(Collected data entries)
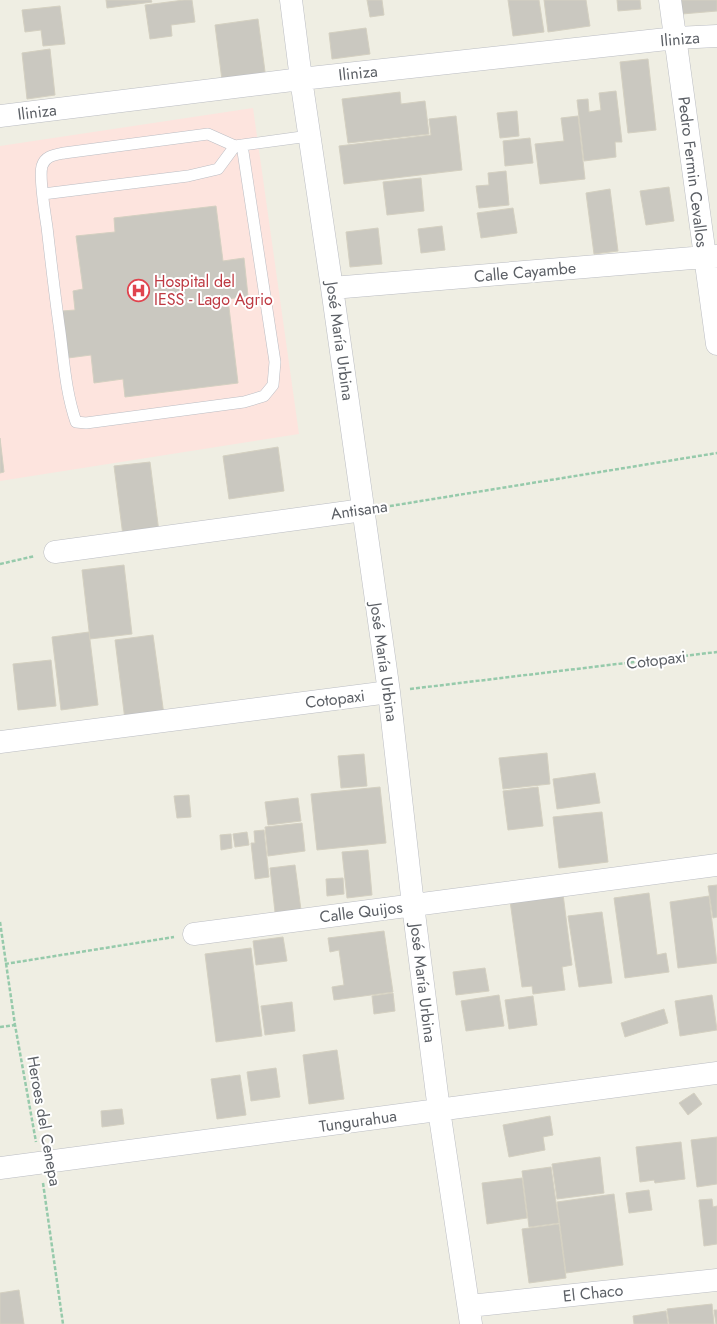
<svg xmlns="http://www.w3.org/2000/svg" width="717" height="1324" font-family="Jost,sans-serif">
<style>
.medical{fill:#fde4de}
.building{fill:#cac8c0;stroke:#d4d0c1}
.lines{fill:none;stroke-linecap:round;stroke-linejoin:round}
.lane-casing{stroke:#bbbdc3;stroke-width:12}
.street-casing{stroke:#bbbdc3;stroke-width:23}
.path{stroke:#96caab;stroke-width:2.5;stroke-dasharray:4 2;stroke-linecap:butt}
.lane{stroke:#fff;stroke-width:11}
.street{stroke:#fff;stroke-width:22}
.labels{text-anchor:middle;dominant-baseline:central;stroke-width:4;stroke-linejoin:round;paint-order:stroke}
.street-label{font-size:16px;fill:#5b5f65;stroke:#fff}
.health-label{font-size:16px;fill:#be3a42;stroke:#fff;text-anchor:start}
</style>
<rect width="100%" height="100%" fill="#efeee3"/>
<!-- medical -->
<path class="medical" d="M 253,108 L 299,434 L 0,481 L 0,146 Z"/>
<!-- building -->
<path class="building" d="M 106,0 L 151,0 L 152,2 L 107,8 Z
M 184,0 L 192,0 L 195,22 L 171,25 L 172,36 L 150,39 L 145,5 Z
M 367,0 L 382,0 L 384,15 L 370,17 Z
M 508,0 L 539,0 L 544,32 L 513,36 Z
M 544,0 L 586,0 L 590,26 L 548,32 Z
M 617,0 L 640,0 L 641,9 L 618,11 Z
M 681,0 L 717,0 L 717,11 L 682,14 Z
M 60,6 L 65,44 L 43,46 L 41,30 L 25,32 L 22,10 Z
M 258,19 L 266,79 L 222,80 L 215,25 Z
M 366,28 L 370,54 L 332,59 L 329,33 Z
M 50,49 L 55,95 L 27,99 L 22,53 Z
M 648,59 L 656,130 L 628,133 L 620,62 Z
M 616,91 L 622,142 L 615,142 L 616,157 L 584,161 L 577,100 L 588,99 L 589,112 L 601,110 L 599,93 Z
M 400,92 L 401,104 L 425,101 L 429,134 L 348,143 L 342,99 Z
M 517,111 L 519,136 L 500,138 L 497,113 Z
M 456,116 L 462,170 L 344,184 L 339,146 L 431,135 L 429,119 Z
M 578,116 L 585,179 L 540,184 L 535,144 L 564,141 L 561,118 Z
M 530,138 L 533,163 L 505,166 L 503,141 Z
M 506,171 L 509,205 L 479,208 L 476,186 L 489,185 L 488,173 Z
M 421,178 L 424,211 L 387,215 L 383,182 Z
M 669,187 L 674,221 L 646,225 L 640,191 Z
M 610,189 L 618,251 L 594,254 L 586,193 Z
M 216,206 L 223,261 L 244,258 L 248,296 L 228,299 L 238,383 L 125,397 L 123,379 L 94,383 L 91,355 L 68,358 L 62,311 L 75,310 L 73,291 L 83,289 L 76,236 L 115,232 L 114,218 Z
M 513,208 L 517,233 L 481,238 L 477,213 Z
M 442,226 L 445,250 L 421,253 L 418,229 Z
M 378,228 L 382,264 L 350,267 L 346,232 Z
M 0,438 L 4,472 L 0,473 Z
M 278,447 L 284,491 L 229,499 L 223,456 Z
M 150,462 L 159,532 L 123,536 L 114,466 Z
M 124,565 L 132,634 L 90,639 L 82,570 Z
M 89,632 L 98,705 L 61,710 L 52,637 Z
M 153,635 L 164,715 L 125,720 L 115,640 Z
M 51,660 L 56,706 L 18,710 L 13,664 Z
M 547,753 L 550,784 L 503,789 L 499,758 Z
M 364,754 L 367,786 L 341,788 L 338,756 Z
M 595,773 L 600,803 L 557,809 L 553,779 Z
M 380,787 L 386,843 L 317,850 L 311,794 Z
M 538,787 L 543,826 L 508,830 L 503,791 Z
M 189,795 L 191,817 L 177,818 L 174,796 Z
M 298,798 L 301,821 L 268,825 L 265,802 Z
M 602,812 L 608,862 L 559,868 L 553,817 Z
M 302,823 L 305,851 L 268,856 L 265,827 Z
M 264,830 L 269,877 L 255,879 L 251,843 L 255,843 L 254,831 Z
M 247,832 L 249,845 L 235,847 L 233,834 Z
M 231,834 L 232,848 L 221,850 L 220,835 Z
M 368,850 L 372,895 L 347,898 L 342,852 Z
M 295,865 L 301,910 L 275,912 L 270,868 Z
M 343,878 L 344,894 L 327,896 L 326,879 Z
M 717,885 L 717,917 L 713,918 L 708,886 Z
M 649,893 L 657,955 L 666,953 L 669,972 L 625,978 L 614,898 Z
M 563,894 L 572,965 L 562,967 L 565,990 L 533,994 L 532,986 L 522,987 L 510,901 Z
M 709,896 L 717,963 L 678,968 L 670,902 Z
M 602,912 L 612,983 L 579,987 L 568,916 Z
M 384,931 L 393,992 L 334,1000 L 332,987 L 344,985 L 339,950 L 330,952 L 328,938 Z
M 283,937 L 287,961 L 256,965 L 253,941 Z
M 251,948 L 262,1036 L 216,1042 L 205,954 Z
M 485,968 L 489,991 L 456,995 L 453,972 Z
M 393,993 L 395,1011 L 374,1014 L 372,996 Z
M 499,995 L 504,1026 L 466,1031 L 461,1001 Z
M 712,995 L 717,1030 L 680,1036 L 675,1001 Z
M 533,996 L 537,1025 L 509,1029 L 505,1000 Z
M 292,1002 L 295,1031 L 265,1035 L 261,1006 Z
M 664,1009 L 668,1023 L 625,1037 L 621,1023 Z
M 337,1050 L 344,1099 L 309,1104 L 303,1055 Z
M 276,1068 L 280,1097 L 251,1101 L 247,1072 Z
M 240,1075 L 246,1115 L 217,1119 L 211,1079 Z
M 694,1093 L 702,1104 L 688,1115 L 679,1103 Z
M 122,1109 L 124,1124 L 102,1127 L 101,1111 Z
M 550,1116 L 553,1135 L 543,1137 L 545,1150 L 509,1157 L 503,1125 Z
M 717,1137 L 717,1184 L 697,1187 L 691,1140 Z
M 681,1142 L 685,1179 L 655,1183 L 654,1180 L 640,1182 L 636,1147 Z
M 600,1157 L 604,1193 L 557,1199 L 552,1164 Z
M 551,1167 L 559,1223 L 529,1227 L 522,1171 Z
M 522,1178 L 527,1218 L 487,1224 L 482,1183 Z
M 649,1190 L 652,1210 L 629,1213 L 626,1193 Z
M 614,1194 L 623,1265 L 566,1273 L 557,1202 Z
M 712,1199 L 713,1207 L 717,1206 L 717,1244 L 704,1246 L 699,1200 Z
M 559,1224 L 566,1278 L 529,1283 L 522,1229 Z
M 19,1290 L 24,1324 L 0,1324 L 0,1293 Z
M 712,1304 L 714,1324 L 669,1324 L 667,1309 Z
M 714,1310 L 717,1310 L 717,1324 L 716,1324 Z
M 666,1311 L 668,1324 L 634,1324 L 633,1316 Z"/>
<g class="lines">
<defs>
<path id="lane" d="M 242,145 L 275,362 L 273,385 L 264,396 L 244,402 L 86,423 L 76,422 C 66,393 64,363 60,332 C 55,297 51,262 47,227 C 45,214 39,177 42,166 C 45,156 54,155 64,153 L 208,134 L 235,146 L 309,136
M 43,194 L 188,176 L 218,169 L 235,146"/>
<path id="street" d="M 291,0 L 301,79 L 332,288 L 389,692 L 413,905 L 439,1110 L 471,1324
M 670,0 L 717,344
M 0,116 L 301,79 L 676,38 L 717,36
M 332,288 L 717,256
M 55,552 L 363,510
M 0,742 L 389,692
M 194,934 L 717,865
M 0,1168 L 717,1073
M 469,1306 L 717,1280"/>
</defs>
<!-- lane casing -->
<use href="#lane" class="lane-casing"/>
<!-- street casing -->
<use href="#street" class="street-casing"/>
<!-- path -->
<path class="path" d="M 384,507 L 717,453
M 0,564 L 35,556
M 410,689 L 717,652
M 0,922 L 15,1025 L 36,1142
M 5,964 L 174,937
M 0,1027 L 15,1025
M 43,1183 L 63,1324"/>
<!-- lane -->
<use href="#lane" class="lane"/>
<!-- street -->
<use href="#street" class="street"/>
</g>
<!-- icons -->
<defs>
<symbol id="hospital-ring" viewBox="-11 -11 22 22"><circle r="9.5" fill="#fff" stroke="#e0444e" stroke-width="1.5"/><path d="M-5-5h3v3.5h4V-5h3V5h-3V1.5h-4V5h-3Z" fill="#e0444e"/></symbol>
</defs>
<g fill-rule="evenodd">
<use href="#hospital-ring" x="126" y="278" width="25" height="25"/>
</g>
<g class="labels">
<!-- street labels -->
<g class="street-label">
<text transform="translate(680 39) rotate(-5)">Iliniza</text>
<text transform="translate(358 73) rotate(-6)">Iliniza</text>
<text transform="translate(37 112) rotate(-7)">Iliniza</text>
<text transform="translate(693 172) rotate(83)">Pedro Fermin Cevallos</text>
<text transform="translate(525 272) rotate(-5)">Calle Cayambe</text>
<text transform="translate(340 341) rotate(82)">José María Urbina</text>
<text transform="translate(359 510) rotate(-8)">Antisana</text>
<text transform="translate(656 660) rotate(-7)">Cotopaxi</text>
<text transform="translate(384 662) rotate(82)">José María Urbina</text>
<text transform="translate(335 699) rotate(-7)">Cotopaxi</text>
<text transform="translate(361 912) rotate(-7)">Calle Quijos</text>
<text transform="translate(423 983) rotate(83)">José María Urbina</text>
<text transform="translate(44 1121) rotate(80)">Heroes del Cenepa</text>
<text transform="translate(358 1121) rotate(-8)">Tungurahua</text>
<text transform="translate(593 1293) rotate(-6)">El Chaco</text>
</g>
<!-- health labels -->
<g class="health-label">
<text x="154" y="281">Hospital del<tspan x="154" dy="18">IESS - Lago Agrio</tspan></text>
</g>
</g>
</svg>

> _Aim of the task_
Only the number is wanted: how many lines above include the word "linecap"?

> _Solution_
2